I really like this idea. Seems to solve the core problem to me. People/families that don’t want to help out for whatever reason also likely won’t get any help when they need it.
How, pray tell, did you make the leap to assuming I was referring to “ultra-orthodox Jews”? I did not specify any religion, and “ultra-Orthodox Jews” are hardly alone wanting the body to be intact to one to degree or another. MANY groups have done that, from Ancient Egyptians (the whole purpose of mummification was to preserve the corpse, after all, including quite a few of the internal organs which were given special attention and their own containers) to modern-day Hmong. There’s more than one group potentially involved.
Because they believe that all the bits of a body are required for its time in the afterlife. You’re free to get annoyed that I provided a valid example though, I guess. Feel free to substitute any other group(s) that also share a religious belief about organ donation, and the argument remains the same.
The link also mentioned the idea of allowing organs to be sold after death. That would dovetail neatly with the idea that, if there’s no longer a “you” to hold ownership of your body then it naturally devolves onto your heirs just like your more mundane property, and would also increase donation rates – your heirs would have to have some strongly rooted objection, not just a vague squickiness, to turn down serious cash.

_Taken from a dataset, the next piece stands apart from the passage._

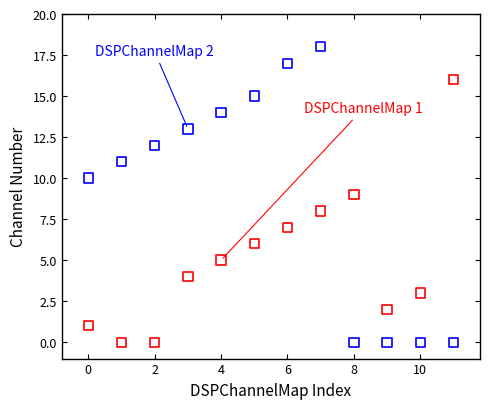

Across all data points, what is the range of Y values (max minus min)?

18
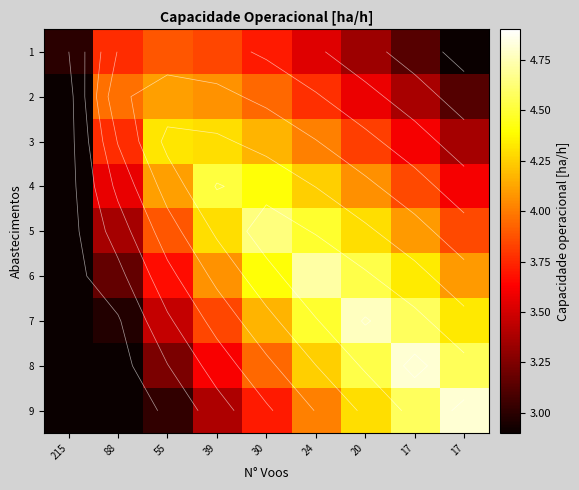

Count the number of data series in this chart.

9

She gave me those things… well, the plastic cow, anyway. And we planted the tree in her memory. And you know what? If that tree burned down, or the cow was stolen… I’d be bummed, but not devastated. Certainly not devastated enough to let someone else die.
Well, if Grandma’s body belongs to you after she dies, shouldn’t you be able to have it stuffed and mounted? The state is already telling you what you can and can’t do with a body- why draw the line at organ donation?
I want my flaming corpse to be launched into the sea via catapult at my funeral party (on a boat). As long as everything will stay together during flight properly without them, you may have whatever organs you like.